Where an image appears, leave it out; otherwise repeat the data exactly.

╔══

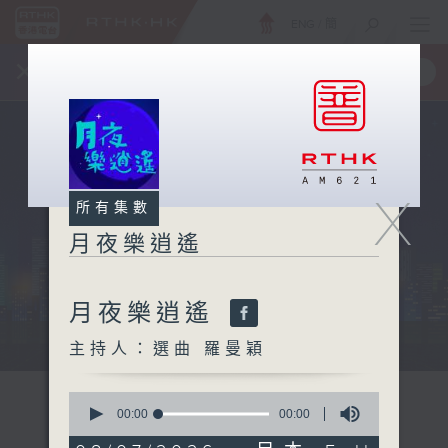
ENG
/
簡
×
全新 RTHK On The Go
取得
一手掌握 RTHK 電台、電視節目
X
所有集數
月夜樂逍遙
月夜樂逍遙
...
主持人：選曲 羅曼穎
0
seconds
00:00
00:00
of
0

╚══

- Response area:
ENG
/
簡
×
全新 RTHK On The Go
取得
一手掌握 RTHK 電台、電視節目
X
所有集數
月夜樂逍遙
月夜樂逍遙
...
主持人：選曲 羅曼穎
0
seconds
00:00
00:00
of
0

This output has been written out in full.